» **Study material**:
*** Block opens ***

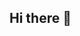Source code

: ## Hi there 👋
<div align="left">
  <div style="display: flex;">
    <img src="https://img.shields.io/badge/-Flutter-1abc9c?style=for-the-badge&logo=Flutter&logoColor=c0392b" alt=""/>
    <img src="https://img.shields.io/badge/-Codeigniter-2ecc71?style=for-the-badge&logo=Codeigniter&logoColor=8e44ad" alt=""/>
    <img src="https://img.shields.io/badge/-Dart-3498db?style=for-the-badge&logo=Dart&logoColor=2980b9" alt=""/>
    <img src="https://img.shields.io/badge/-Java-9b59b6?style=for-the-badge&logo=Java&logoColor=2980b9" alt=""/>
    <img src="https://img.shields.io/badge/-Php-34495e?style=for-the-badge&logo=Php&logoColor=2980b9" alt=""/>
    <img src="https://img.shields.io/badge/-Mysql-16a085?style=for-the-badge&logo=Mysql&logoColor=fff" alt=""/>
    <img src="https://img.shields.io/badge/-postgresql-2980b9?style=for-the-badge&logo=postgresql&logoColor=fff" alt=""/>
    <img src="https://img.shields.io/badge/-nginx-8e44ad?style=for-the-badge&logo=nginx&logoColor=2980b9" alt=""/>
    <img src="https://img.shields.io/badge/-docker-2c3e50?style=for-the-badge&logo=docker&logoColor=2980b9" alt=""/>
    <img src="https://img.shields.io/badge/-graphql-27ae60?style=for-the-badge&logo=graphql&logoColor=2980b9" alt=""/>
    <img src="https://img.shields.io/badge/-android-f1c40f?style=for-the-badge&logo=android&logoColor=2980b9" alt=""/>
    <img src="https://img.shields.io/badge/-ios-7f8c8d?style=for-the-badge&logo=ios&logoColor=fff" alt=""/>
  </div>
</div>

<!--
**ultra-rony/ultra-rony** is a ✨ _special_ ✨ repository because its `README.md` (this file) appears on your GitHub profile.

Here are some ideas to get you started:

- 🔭 I’m currently working on ...
- 🌱 I’m currently learning ...
- 👯 I’m looking to collaborate on ...
- 🤔 I’m looking for help with ...
- 💬 Ask me about ...
- 📫 How to reach me: ...
- 😄 Pronouns: ...
- ⚡ Fun fact: ...
-->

*** Block closes ***

A word-for-word copy of the records above is needed, pictures excluded.

Source code

: ## Hi there 👋
<div align="left">
  <div style="display: flex;">
    <img src="https://img.shields.io/badge/-Flutter-1abc9c?style=for-the-badge&logo=Flutter&logoColor=c0392b" alt=""/>
    <img src="https://img.shields.io/badge/-Codeigniter-2ecc71?style=for-the-badge&logo=Codeigniter&logoColor=8e44ad" alt=""/>
    <img src="https://img.shields.io/badge/-Dart-3498db?style=for-the-badge&logo=Dart&logoColor=2980b9" alt=""/>
    <img src="https://img.shields.io/badge/-Java-9b59b6?style=for-the-badge&logo=Java&logoColor=2980b9" alt=""/>
    <img src="https://img.shields.io/badge/-Php-34495e?style=for-the-badge&logo=Php&logoColor=2980b9" alt=""/>
    <img src="https://img.shields.io/badge/-Mysql-16a085?style=for-the-badge&logo=Mysql&logoColor=fff" alt=""/>
    <img src="https://img.shields.io/badge/-postgresql-2980b9?style=for-the-badge&logo=postgresql&logoColor=fff" alt=""/>
    <img src="https://img.shields.io/badge/-nginx-8e44ad?style=for-the-badge&logo=nginx&logoColor=2980b9" alt=""/>
    <img src="https://img.shields.io/badge/-docker-2c3e50?style=for-the-badge&logo=docker&logoColor=2980b9" alt=""/>
    <img src="https://img.shields.io/badge/-graphql-27ae60?style=for-the-badge&logo=graphql&logoColor=2980b9" alt=""/>
    <img src="https://img.shields.io/badge/-android-f1c40f?style=for-the-badge&logo=android&logoColor=2980b9" alt=""/>
    <img src="https://img.shields.io/badge/-ios-7f8c8d?style=for-the-badge&logo=ios&logoColor=fff" alt=""/>
  </div>
</div>

<!--
**ultra-rony/ultra-rony** is a ✨ _special_ ✨ repository because its `README.md` (this file) appears on your GitHub profile.

Here are some ideas to get you started:

- 🔭 I’m currently working on ...
- 🌱 I’m currently learning ...
- 👯 I’m looking to collaborate on ...
- 🤔 I’m looking for help with ...
- 💬 Ask me about ...
- 📫 How to reach me: ...
- 😄 Pronouns: ...
- ⚡ Fun fact: ...
-->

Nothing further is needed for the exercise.